Après une décision de la Commission générale de terminologie et de néologie, les juristes et les administrations devront désormais utiliser les mots "sexto", "textopornographie" ou encore "vidéoagression".

La Commission générale de terminologie et de néologie, qui planche sur les mots à utiliser en bon français par l'administration française, a fait publier au Journal Officiel de ce jeudi 5 décembre 2013 une nouvelle série d'équivalents officiels à des termes anglophones, dans le domaine du droit. Plusieurs de ces termes concernent directement Internet ou d'autres moyens de communications électroniques, exclusivement autour de potentielles infractions sexuelles.

Ainsi, la Commission fait savoir qu'il est désormais accepté d'utiliser le terme "sexto", ou "texto pornographique", défini comme un "message multimédia ou minimessage à caractère sexuel". L'expression est officialisée dans le domaine judiciaire, car ces dernières années, plusieurs affaires (à notre connaissance exclusivement aux Etats-Unis) sont arrivées sur les bureaux des procureurs, concernant de jeunes adolescent(e)s accusé(e)s de s'envoyer des sextos, assimilés à de la pédopornographie. Il s'agit d'une pratique largement répandue chez les jeunes hommes et les jeunes femmes, qui peuvent désormais même montrer leur appareil intime en 3D.

En revanche, le terme "sexting" pour désigner la pratique de l'envoi des sextos n'a pas été admis par la Commission, qui lui préfère l'équivalent francophone de "textopornographie".

(Données d'estimation de pose de caméra)
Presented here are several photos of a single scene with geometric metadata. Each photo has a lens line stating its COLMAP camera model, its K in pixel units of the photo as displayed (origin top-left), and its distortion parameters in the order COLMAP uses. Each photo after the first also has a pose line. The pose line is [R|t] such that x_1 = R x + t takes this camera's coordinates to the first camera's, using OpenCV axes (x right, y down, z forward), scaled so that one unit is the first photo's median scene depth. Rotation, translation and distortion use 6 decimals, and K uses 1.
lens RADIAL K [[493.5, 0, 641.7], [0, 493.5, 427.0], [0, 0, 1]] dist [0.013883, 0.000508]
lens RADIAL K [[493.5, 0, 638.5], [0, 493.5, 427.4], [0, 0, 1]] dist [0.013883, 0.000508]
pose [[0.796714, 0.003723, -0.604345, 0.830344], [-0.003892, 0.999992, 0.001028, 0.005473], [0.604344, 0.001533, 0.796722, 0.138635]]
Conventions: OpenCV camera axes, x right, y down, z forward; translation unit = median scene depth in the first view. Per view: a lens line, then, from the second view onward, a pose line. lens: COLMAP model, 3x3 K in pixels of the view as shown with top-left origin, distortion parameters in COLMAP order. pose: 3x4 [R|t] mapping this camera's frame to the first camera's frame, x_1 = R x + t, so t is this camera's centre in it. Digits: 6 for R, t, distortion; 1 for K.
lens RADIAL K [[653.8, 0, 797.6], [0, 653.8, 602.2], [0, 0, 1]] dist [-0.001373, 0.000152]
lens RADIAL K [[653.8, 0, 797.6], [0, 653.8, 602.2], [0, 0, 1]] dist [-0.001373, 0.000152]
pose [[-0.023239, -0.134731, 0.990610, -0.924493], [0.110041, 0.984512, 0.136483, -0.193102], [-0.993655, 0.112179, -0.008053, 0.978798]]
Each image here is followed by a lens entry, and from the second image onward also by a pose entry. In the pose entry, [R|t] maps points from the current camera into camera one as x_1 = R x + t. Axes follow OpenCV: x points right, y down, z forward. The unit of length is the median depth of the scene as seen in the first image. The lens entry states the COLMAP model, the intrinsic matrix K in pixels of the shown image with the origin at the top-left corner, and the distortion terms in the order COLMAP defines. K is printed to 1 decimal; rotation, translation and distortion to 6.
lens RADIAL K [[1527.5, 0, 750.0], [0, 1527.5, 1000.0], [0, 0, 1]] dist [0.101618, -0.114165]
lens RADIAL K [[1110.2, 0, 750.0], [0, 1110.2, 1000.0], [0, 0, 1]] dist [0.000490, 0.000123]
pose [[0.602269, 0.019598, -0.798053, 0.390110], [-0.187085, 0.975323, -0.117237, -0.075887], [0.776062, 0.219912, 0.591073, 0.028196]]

> **Consigne 1**:
Recopiez fidèlement le passage de l'article sur les nouveaux termes officiels qui va de "Ainsi, la Commission" jusqu'à "intime en 3D.".
> **Consigne 2**:
Résumez en deux phrases l'article sur les nouveaux termes officiels.
> **Consigne 3**:
Rédigez la suite de l'article sur les nouveaux termes officiels à partir de l'endroit où il s'arrête.

> **Réponse 1**:
Ainsi, la Commission fait savoir qu'il est désormais accepté d'utiliser le terme "sexto", ou "texto pornographique", défini comme un "message multimédia ou minimessage à caractère sexuel". L'expression est officialisée dans le domaine judiciaire, car ces dernières années, plusieurs affaires (à notre connaissance exclusivement aux Etats-Unis) sont arrivées sur les bureaux des procureurs, concernant de jeunes adolescent(e)s accusé(e)s de s'envoyer des sextos, assimilés à de la pédopornographie. Il s'agit d'une pratique largement répandue chez les jeunes hommes et les jeunes femmes, qui peuvent désormais même montrer leur appareil intime en 3D.

> **Réponse 2**:
La Commission générale de terminologie et de néologie a fait publier au Journal Officiel du 5 décembre 2013 une série d'équivalents officiels à des termes anglophones du droit, dont plusieurs concernent les communications électroniques et de potentielles infractions sexuelles. Elle admet désormais le terme "sexto", défini comme un message multimédia ou minimessage à caractère sexuel, mais rejette "sexting" au profit de "textopornographie".

> **Réponse 3**:
Dans le même registre, plus grave, la Commission désigne comme "pédopiégeage" la pratique consistant, de la part d'un adulte, à "circonvenir à un enfant à des fins sexuelles, notamment par voie électronique". C'est-à-dire à se rendre sur des sites fréquentés par les plus jeunes, pour obtenir un rendez-vous physique, ou pour abuser de leur naïveté par webcams interposées. Certains tentent également d'obtenir des sextos en se faisant passer pour des adolescents.

Enfin, la pratique du "happy slapping" qui avait fait beaucoup parler d'elle aux débuts de YouTube a désormais une équivalence francophone. Il faudra parler de "vidéoagression" pour désigner le fait de réaliser une "captation audiovisuelle effectuée par un complice de l'auteur d'une agression infligée par surprise, en vue d'une diffusion dans un réseau électronique". En 2006, une enseignante d'un lycée de Porcheville, dans les Yvelines, avait été filmée pendant son agression, dans le but de diffuser la vidéo pour l'humilier davantage. Le scandale avait abouti à la condamnation du cameraman pour atteinte à la vie privée et non assistance à personne en danger. Depuis une loi de mars 2007, le code pénal précise en son article 222-33-3 que "le fait de diffuser l'enregistrement de telles images (d'agressions) est puni de cinq ans d'emprisonnement et de 75 000 Euros d'amende".